Two current employees and an ex-staffer told Fortune magazine that Garg is “known to be erratic on Better.com’s internal Slack messaging system and in company meetings.” The Daily Beast reported this August about lawsuits involving Garg which alleged that he or his companies “may have misappropriated tens of millions of dollars from prior businesses; that his companies engaged in fraud; and that he used ill-gotten money and stolen technology to found Better in the first place.” A former employee told The Daily Beast at the time that “Vishal is obsessed with alleged previous aggressive comments.

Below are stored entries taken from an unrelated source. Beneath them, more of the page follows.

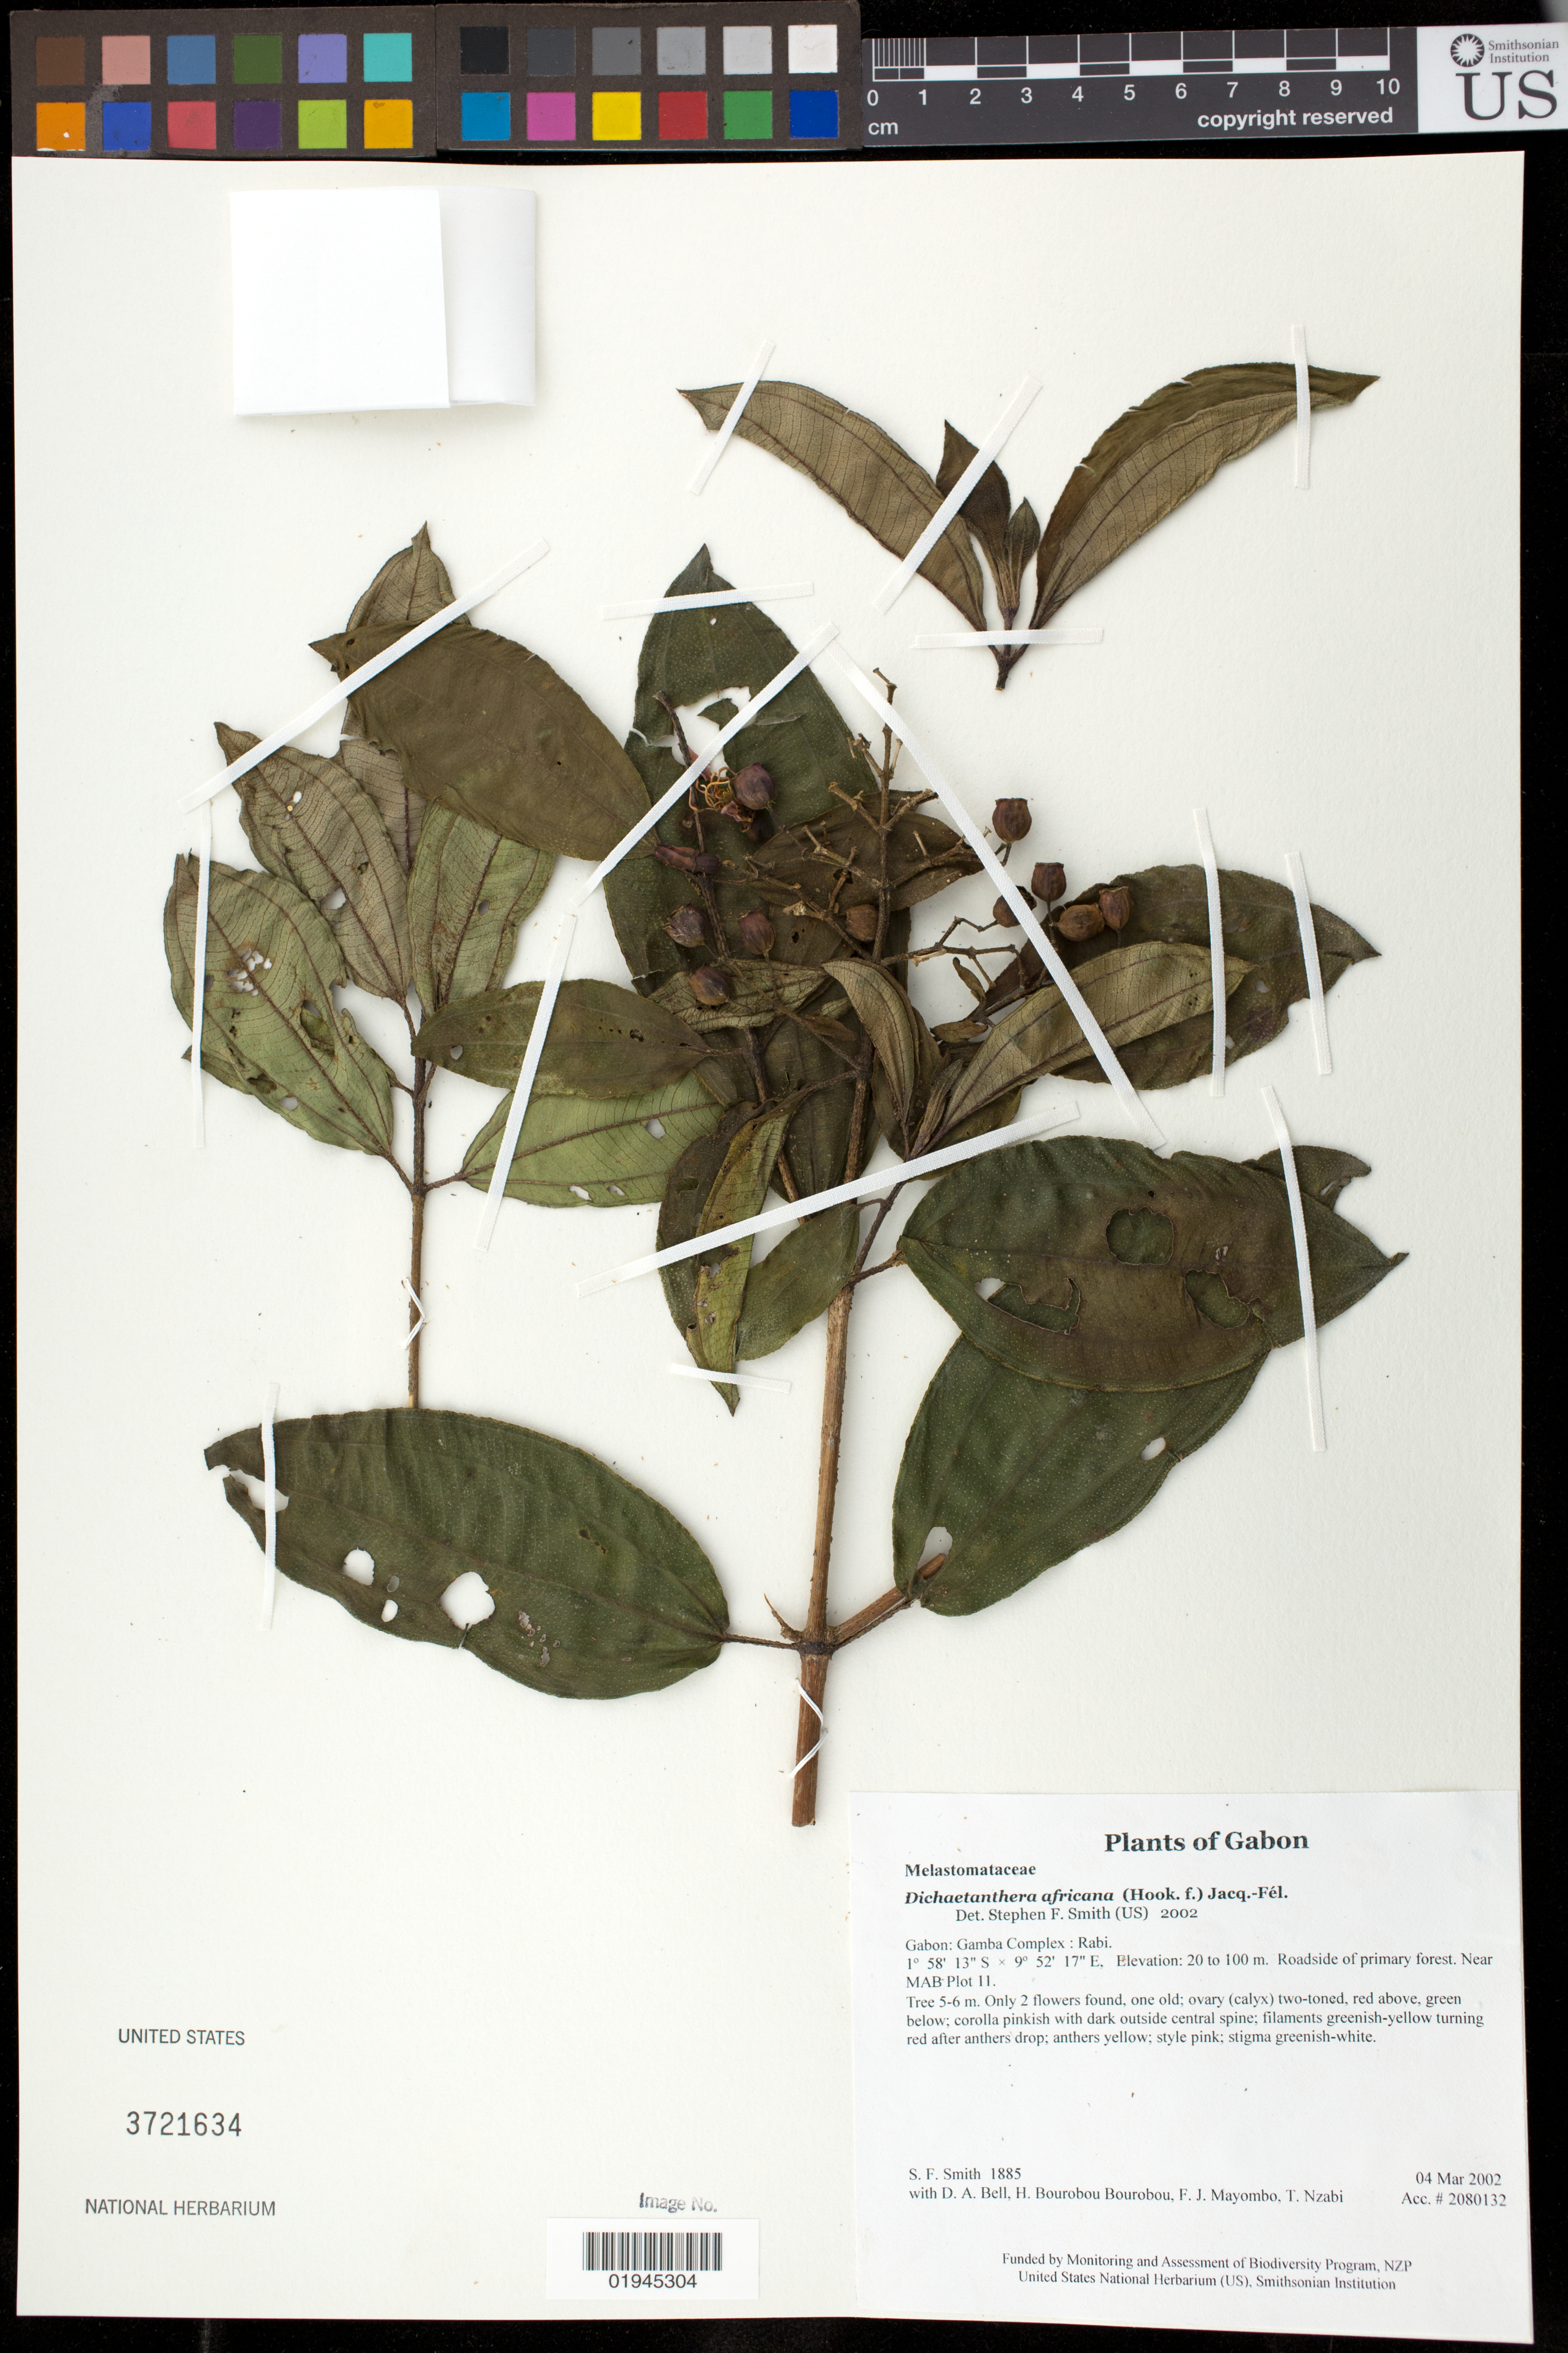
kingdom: Plantae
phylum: Tracheophyta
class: Magnoliopsida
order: Myrtales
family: Melastomataceae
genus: Dichaetanthera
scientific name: Dichaetanthera africana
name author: (Hook. f.) Jacq.-Fél.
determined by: Smith, Stephen F., (US), NMNH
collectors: S.F. Smith, D. A. Bell, H. Bourobou Bourobou & F. J. Mayombo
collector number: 1885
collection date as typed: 04 Mar 2002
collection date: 2002-03-04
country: Gabon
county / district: Gamba Complex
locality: Rabi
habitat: Roadside of primary forest. Near MAB Plot 11.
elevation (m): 20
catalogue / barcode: US 3721634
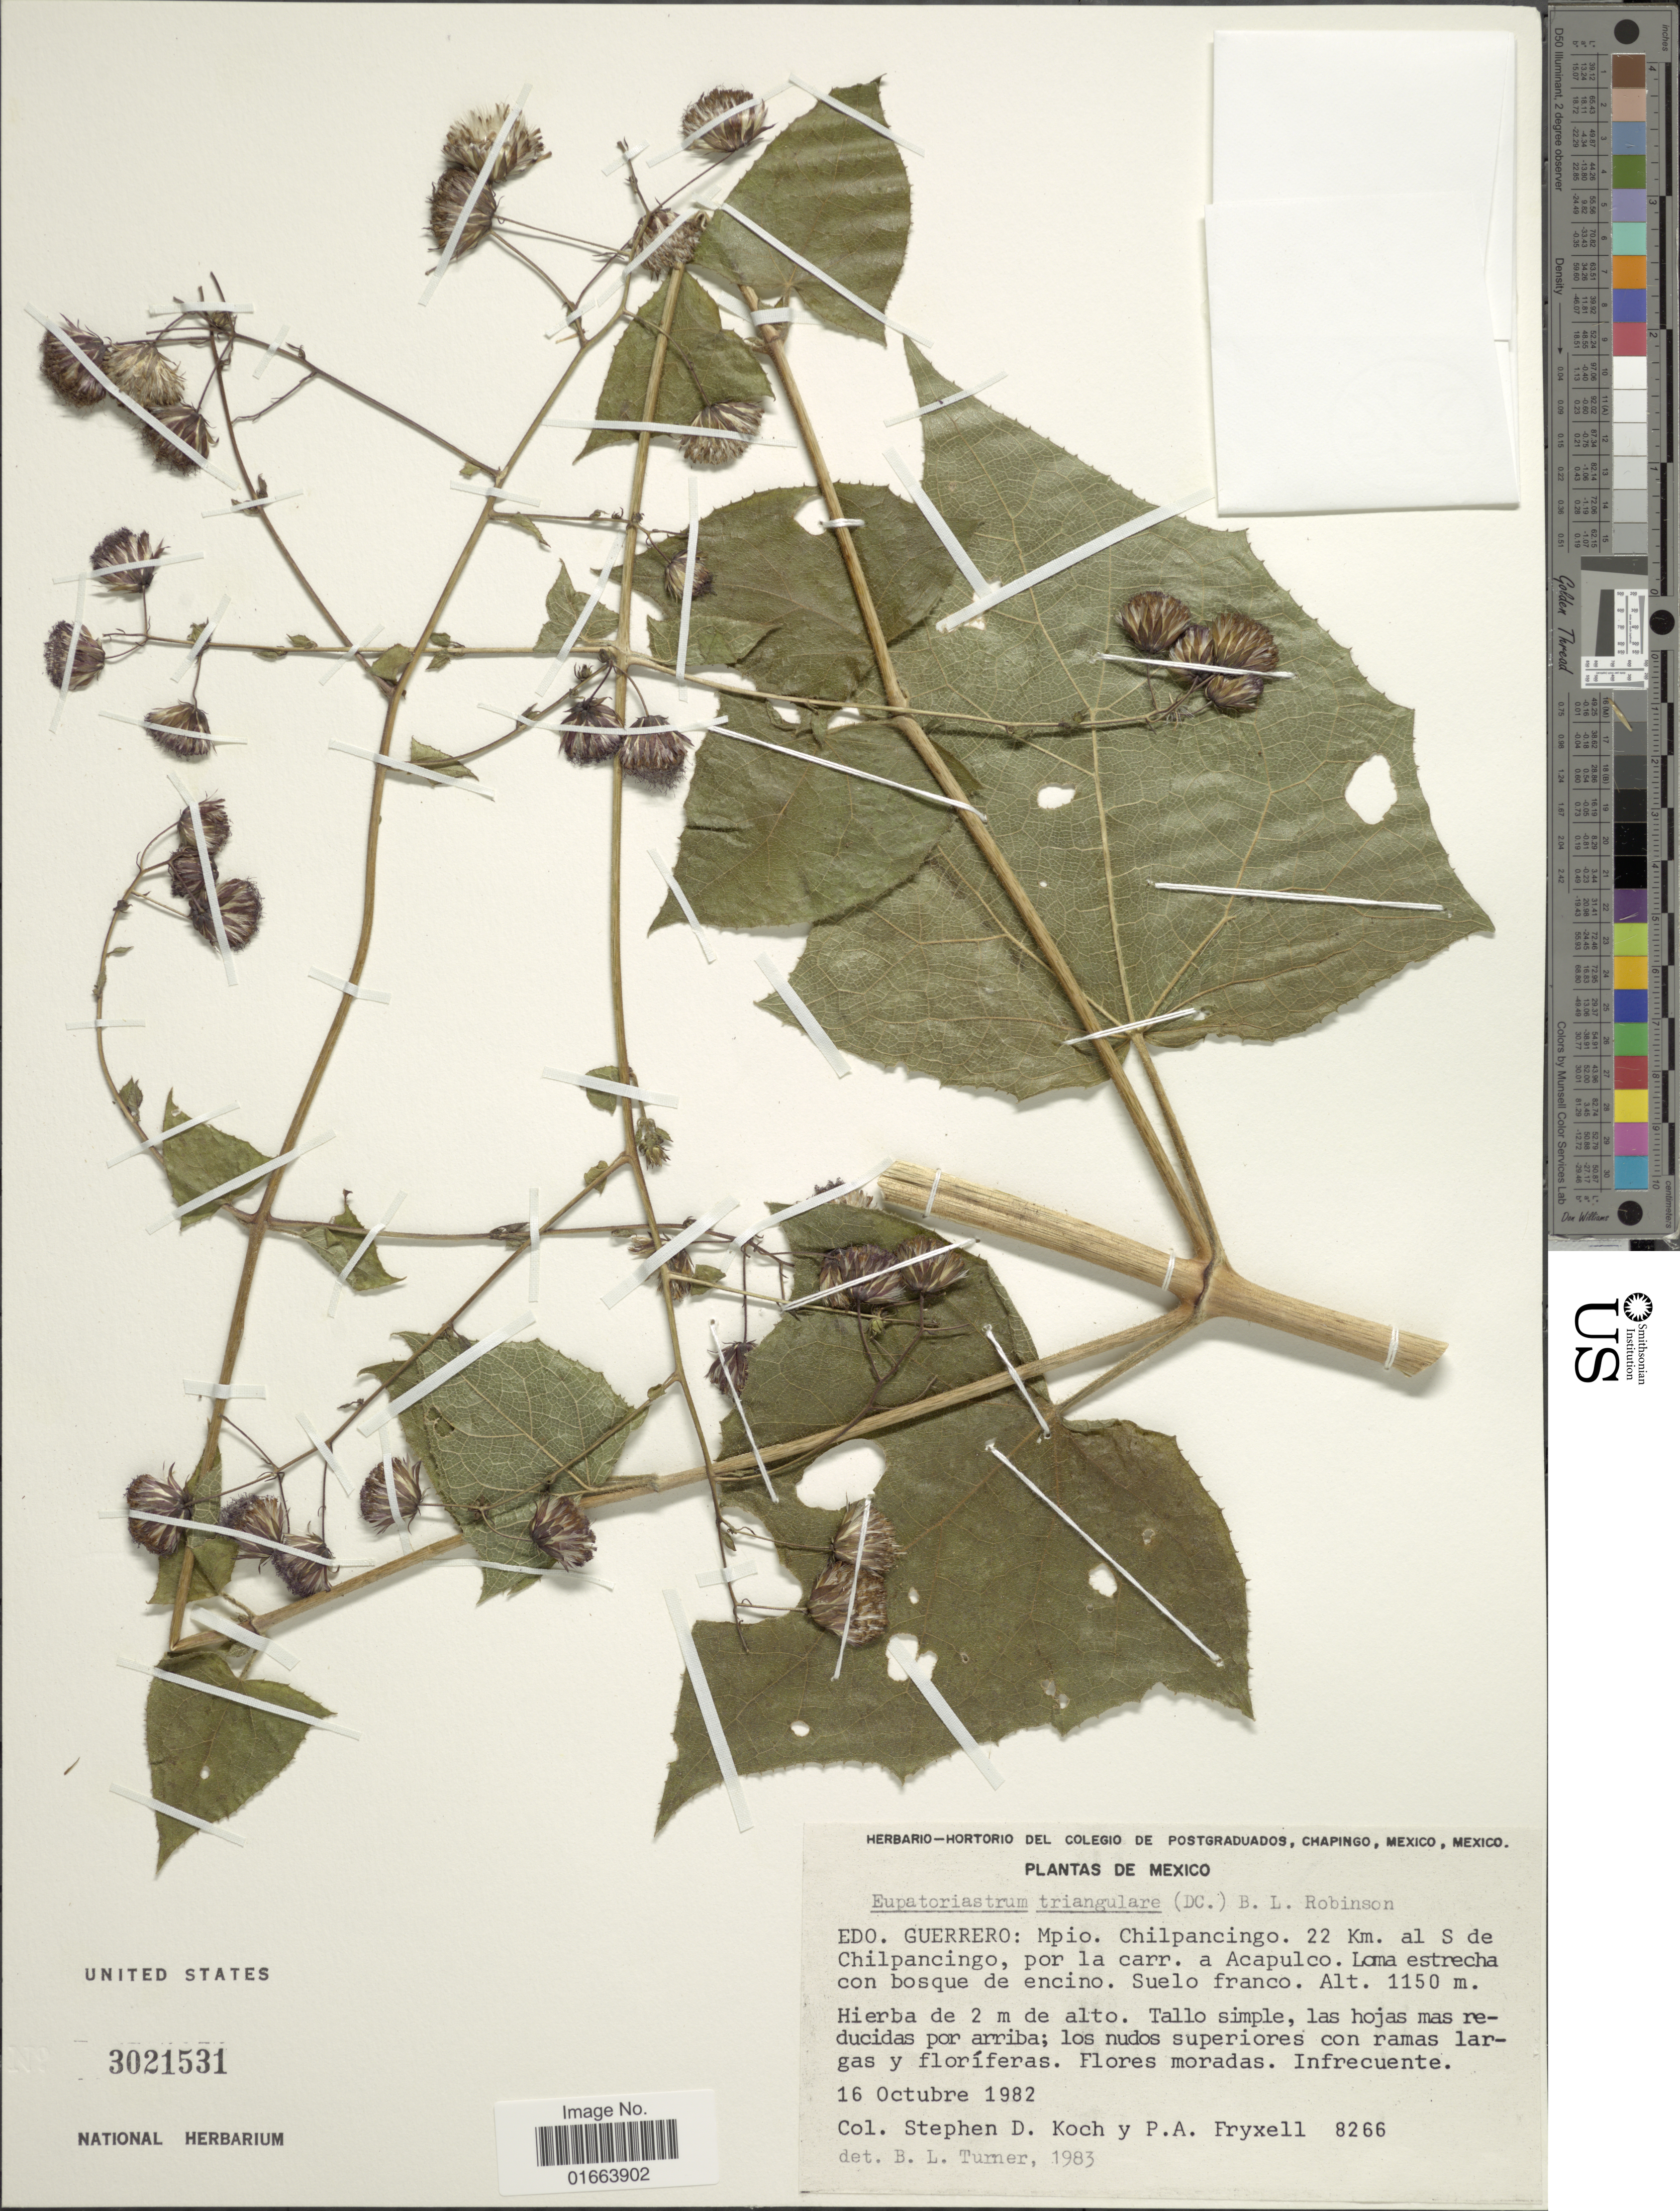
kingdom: Plantae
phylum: Tracheophyta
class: Magnoliopsida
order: Asterales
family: Asteraceae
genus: Eupatoriastrum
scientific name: Eupatoriastrum triangulare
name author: (DC.) B.L. Rob.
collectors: S. D. Koch & P. A. Fryxell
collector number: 8266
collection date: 1982-10-16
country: Mexico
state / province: Guerrero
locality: Mpio. Chilpancingo. 22 Km. al S de Chilpancingo, por la carr. a Acapulco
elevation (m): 1150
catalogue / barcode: US 3021531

Garg is also the founding partner of 1/0 Capital, a credit and financial technology incubator where he has been a member of the founding team. He also served as chairman of Climb Credit, The Number, and Phoenix Holdings. Previously, he was co-head and Managing Partner, ARAM ABS Group and the founder and president and CFO of MyRichUncle, which he founded at the age of 21 and built into the fourth largest private student loan originator in the U.S.. Prior to MyRichUncle, Garg was an analyst in the Mergers & Acquisition department at Morgan Stanley, a frontier emerging markets portfolio manager for the Strategies Fund. He is a graduate of Stuyvesant High School in New York and a Dean’s Scholar at NYU Stern where he graduated with the highest honors.